◆ EXTRACTO DEL DOCUMENTO:
══════════════════════════════
Mujeres indígenas de la etnia Pijao tratan de recuperar su ecosistema y su dignidad en el sur del Tolima. Novecientas mujeres han sembrado unos 600 mil árboles que sirven de barrera al imparable desierto de La Tatacoa.

Manos de Mujer es el nombre de la organización no gubernamental que desde 2001 opera en Natagaima, una población situada unos 114 kilómetros al sur de Ibagué, la capital del departamento, y donde 900 mujeres de la comunidad Pijao cultivan la tierra con semillas amigables al ecosistema y sin aplicar agroquímicos.

“Hace nueve años, la tierra alrededor de mi finca era amarillenta. Sólo se veía uno que otro arbolito solitario”, recordó a IPS Claudina Loaiza, quien participa en el proyecto desde su inicio.

El proyecto se desarrolla en 56 veredas, cabildos y resguardos indígenas pijaos que conforman seis municipios, con sede en Natagaima, 225 kilómetros al suroeste de Bogotá. La llamada Región Pijao es el hábitat al que se ha visto reducido este pueblo amerindio que antes se diseminaba por diferentes áreas del país. Además, lo comparte con pobladores blancos y mestizos y de hecho sólo parte de las campesinas del proyecto son indígenas.
══════════════════════════════
◆ TAREA PLANTEADA 1:
Responde a estas preguntas sobre el texto de las mujeres pijao:
(a) ¿Cuántos árboles han sembrado las mujeres?
(b) ¿Desde qué año opera Manos de Mujer en Natagaima?
(c) ¿En cuántas veredas, cabildos y resguardos se desarrolla el proyecto?
◆ TAREA PLANTEADA 2: Reproduce, por favor, el tramo del texto de las mujeres pijao que va desde "Manos de Mujer" hasta "sin aplicar agroquímicos.".
◆ TAREA PLANTEADA 3: Según el texto de las mujeres pijao, ¿qué función cumplen los árboles que han sembrado? Explícalo en una a tres oraciones.

◆ ENTRADAS PROPORCIONADAS:
══════════════════════════════
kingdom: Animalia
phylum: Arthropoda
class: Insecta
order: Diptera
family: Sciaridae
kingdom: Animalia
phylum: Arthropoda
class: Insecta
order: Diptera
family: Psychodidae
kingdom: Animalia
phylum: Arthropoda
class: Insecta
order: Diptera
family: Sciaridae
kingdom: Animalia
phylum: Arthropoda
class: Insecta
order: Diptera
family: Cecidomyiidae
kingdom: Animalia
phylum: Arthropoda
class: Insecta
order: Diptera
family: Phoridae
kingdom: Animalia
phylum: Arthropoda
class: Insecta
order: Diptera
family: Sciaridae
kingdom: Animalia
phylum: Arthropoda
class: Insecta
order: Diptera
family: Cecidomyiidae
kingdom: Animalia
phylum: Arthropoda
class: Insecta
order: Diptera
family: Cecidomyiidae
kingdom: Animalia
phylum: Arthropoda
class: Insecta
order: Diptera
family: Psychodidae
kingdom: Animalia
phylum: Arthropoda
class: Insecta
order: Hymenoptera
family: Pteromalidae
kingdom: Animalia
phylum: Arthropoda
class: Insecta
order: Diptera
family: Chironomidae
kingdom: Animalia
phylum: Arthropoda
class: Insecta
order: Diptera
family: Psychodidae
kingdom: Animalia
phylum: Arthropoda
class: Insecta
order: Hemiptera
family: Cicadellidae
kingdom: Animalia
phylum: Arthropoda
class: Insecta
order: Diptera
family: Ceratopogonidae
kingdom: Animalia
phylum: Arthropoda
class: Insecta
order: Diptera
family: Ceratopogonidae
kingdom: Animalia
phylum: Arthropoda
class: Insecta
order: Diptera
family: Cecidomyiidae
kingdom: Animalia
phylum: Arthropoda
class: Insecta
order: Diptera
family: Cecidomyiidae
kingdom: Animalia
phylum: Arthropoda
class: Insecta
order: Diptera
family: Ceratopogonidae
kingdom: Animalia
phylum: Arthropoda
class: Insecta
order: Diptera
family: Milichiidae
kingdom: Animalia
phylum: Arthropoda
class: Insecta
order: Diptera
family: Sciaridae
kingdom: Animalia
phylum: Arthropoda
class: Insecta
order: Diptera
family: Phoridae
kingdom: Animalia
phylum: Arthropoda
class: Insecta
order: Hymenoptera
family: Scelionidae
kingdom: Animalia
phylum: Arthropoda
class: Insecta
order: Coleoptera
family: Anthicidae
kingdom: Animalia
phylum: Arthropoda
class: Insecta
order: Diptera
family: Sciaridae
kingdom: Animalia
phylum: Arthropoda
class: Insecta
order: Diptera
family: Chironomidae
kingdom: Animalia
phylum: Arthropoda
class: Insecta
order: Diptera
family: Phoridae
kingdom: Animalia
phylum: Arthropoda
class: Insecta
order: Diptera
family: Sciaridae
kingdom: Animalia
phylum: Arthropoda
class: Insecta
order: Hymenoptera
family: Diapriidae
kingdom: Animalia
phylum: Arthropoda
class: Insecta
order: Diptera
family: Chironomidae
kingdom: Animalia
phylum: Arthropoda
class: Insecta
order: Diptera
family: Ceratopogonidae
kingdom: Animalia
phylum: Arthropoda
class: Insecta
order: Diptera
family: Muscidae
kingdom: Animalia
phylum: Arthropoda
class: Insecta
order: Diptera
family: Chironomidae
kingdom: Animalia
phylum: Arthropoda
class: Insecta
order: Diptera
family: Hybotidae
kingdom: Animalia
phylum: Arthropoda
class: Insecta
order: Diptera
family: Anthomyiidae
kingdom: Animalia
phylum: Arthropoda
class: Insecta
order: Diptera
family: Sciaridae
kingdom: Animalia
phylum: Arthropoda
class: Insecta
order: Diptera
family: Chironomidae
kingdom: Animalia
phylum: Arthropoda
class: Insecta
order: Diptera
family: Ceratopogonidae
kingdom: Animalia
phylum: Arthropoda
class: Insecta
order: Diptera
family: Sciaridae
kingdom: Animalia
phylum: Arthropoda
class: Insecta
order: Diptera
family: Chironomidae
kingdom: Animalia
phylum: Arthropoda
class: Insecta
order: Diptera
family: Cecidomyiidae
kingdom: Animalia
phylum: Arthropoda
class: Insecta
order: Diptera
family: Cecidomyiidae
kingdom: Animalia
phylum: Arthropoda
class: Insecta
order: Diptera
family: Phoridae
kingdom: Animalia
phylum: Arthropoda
══════════════════════════════
◆ RESPUESTA COMPLETA 1:
(a) Unos 600 mil árboles.
(b) Desde 2001.
(c) En 56.

◆ RESPUESTA COMPLETA 2:
Manos de Mujer es el nombre de la organización no gubernamental que desde 2001 opera en Natagaima, una población situada unos 114 kilómetros al sur de Ibagué, la capital del departamento, y donde 900 mujeres de la comunidad Pijao cultivan la tierra con semillas amigables al ecosistema y sin aplicar agroquímicos.

◆ RESPUESTA COMPLETA 3: Los árboles sirven de barrera al imparable desierto de La Tatacoa. Con esa siembra, las mujeres tratan de recuperar su ecosistema en el sur del Tolima.